» **Problem**
Wherever a line of the data contains "each", copy that line.

Stored data
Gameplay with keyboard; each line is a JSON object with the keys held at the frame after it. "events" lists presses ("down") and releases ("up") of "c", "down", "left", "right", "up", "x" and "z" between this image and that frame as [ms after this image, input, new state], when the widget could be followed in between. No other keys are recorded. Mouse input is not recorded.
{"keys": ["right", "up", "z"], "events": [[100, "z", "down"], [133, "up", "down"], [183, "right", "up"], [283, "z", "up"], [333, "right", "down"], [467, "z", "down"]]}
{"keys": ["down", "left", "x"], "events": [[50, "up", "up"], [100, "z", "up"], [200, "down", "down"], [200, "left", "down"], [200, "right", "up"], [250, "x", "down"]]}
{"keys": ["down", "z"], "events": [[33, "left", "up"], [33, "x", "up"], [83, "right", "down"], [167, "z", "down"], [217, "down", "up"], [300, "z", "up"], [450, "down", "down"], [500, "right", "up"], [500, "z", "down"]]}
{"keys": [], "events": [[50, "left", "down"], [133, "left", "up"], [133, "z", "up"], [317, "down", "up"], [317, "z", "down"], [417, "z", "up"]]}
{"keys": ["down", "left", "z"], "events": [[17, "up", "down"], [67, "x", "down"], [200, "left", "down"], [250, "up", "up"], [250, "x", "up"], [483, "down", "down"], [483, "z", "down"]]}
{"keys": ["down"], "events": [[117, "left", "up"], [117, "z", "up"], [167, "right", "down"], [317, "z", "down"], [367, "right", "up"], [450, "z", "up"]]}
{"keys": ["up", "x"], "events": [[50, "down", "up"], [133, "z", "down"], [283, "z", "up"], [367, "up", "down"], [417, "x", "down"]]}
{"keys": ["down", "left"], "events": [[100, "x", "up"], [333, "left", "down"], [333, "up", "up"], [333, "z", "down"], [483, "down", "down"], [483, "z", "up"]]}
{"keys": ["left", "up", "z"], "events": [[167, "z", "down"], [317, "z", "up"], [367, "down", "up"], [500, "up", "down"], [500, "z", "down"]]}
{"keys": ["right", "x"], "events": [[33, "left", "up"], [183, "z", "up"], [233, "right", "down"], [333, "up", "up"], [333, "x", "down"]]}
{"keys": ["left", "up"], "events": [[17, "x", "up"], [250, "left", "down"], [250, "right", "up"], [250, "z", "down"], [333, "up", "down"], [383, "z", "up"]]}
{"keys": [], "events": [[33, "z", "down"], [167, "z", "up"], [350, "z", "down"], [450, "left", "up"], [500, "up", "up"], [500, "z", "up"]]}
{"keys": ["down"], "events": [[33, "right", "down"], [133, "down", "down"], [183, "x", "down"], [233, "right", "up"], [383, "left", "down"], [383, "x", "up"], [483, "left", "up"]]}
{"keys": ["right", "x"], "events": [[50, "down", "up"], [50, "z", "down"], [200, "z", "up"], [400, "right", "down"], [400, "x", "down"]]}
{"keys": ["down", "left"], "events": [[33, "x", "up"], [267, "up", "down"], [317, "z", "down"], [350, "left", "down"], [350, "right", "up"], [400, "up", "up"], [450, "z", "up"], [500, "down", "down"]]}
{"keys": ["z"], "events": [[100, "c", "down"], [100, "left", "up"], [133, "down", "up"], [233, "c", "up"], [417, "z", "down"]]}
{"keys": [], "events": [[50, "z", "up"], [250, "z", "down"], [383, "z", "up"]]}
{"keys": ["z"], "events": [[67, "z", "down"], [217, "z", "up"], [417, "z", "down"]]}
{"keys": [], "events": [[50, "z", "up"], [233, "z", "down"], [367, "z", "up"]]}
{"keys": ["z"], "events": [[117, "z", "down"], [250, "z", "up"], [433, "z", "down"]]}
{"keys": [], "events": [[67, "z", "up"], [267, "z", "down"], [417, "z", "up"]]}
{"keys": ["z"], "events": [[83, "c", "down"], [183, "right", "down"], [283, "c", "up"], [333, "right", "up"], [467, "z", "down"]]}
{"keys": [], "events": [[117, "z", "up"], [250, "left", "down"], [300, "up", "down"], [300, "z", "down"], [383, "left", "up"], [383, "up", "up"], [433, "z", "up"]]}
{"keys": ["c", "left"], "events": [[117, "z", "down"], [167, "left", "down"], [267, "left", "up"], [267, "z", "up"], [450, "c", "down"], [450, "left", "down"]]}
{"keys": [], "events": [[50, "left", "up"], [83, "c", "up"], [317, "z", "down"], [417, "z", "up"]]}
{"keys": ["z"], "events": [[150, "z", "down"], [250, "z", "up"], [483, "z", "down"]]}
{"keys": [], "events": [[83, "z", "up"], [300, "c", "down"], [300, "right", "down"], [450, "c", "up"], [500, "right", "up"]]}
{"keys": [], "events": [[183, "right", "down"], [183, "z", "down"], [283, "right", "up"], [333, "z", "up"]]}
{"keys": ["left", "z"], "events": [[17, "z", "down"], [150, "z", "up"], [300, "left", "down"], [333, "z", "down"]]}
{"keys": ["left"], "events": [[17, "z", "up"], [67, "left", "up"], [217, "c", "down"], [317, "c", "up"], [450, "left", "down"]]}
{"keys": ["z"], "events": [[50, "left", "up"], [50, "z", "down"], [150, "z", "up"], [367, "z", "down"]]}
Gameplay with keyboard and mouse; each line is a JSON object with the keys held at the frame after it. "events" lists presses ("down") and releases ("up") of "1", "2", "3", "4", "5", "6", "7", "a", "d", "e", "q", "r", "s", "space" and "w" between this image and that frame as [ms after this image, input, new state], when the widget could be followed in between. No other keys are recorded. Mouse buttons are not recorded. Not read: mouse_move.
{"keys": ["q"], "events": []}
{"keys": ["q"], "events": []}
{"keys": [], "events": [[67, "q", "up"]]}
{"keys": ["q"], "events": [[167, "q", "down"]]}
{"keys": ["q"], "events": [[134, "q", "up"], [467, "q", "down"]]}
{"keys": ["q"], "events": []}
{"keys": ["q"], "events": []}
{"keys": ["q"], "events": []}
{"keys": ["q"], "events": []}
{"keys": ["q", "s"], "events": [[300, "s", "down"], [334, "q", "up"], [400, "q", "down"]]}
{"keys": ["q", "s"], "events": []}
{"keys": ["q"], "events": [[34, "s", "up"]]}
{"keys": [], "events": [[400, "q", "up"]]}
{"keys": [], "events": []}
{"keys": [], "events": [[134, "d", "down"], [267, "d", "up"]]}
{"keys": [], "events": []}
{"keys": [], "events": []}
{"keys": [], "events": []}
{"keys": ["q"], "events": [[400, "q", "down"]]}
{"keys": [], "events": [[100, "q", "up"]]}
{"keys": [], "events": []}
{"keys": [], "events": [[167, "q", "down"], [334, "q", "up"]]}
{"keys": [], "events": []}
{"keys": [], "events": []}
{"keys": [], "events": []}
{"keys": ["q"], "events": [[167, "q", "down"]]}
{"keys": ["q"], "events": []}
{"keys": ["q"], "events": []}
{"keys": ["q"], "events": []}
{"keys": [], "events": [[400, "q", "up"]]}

» **The completed task**
Gameplay with keyboard; each line is a JSON object with the keys held at the frame after it. "events" lists presses ("down") and releases ("up") of "c", "down", "left", "right", "up", "x" and "z" between this image and that frame as [ms after this image, input, new state], when the widget could be followed in between. No other keys are recorded. Mouse input is not recorded.
Gameplay with keyboard and mouse; each line is a JSON object with the keys held at the frame after it. "events" lists presses ("down") and releases ("up") of "1", "2", "3", "4", "5", "6", "7", "a", "d", "e", "q", "r", "s", "space" and "w" between this image and that frame as [ms after this image, input, new state], when the widget could be followed in between. No other keys are recorded. Mouse buttons are not recorded. Not read: mouse_move.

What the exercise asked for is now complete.